Despite being sent to prison for over 40 years Nelson Mandela changed the world, influenced millions, and left an impressive legacy.
Born in a poor South African village on July 18, 1918, Mandela was soon adopted at age nine by a wealthy clan chief. He attended school in his new community, where he was educated on the racial inequality that infested South Africa like a plague. This compelled Mandela to study law and later join the African National Congress, where he strove to eliminate racial discrimination.
In 1948, the South African government first introduced apartheid, a policy where the non-white community was not allowed to prosper financially or vote, and they were segregated from whites. Mandela organized peaceful protests against apartheid and invited others to do the same. Because of this he was arrested and sentenced to life in prison. Yet, a democratic and free society meant everything to Mandela. During his trial, he even called these "idea[s] for which I am prepared to die.”

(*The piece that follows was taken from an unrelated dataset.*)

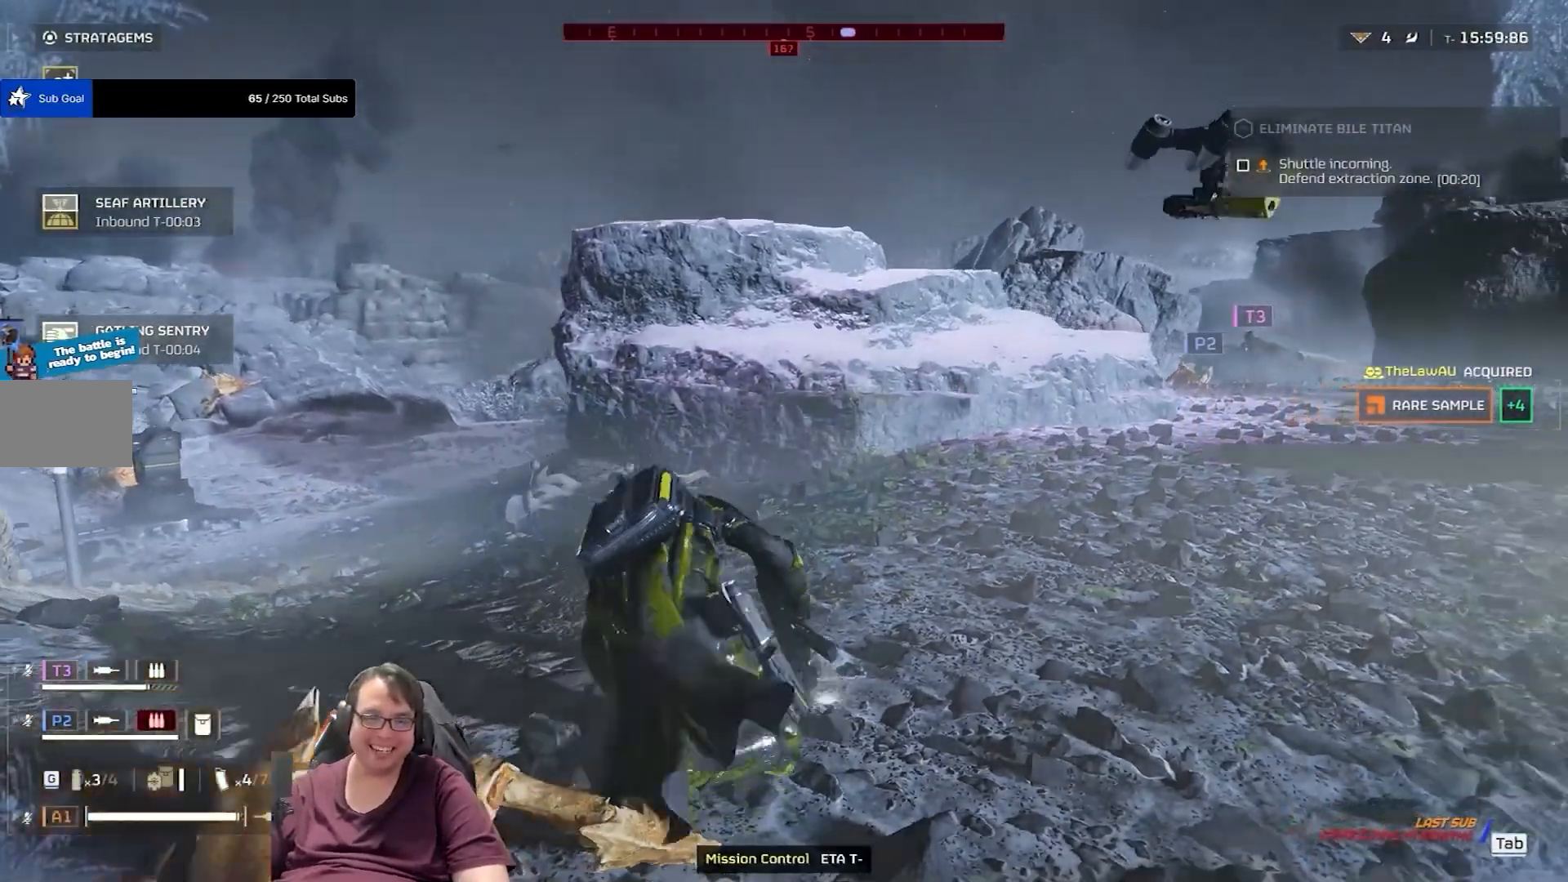
{"keys": ["shift", "w"], "mouse": [], "events": []}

Mandela was known globally for his heroic leadership. Therefore, countries around the world pressured South Africa to release him through protests, trade limits, and other economic sanctions. He was released in 1990 and, together, Mandela and the South African president, F.W de Klerk, worked to end apartheid. When apartheid was finally ended three years later, the two leaders were awarded the Nobel Peace Prize.
Shortly after this great achievement, Mandela was elected president by a landslide in 1994. He used his time in office to rebuild the black community’s housing and education system. When he left office in 1999, he opened the Nelson Mandela’s Children’s Fund, a charity to help poor South African children. In an interview with Time for Kids, he explained his motivation for starting this foundation saying “children are the wealth of our country . . . they must be given love.”
Nelson Mandela influenced movements for peace throughout the world. He left a legacy of opportunity in South Africa, and he sparked a craving for humanitarian change that continues today.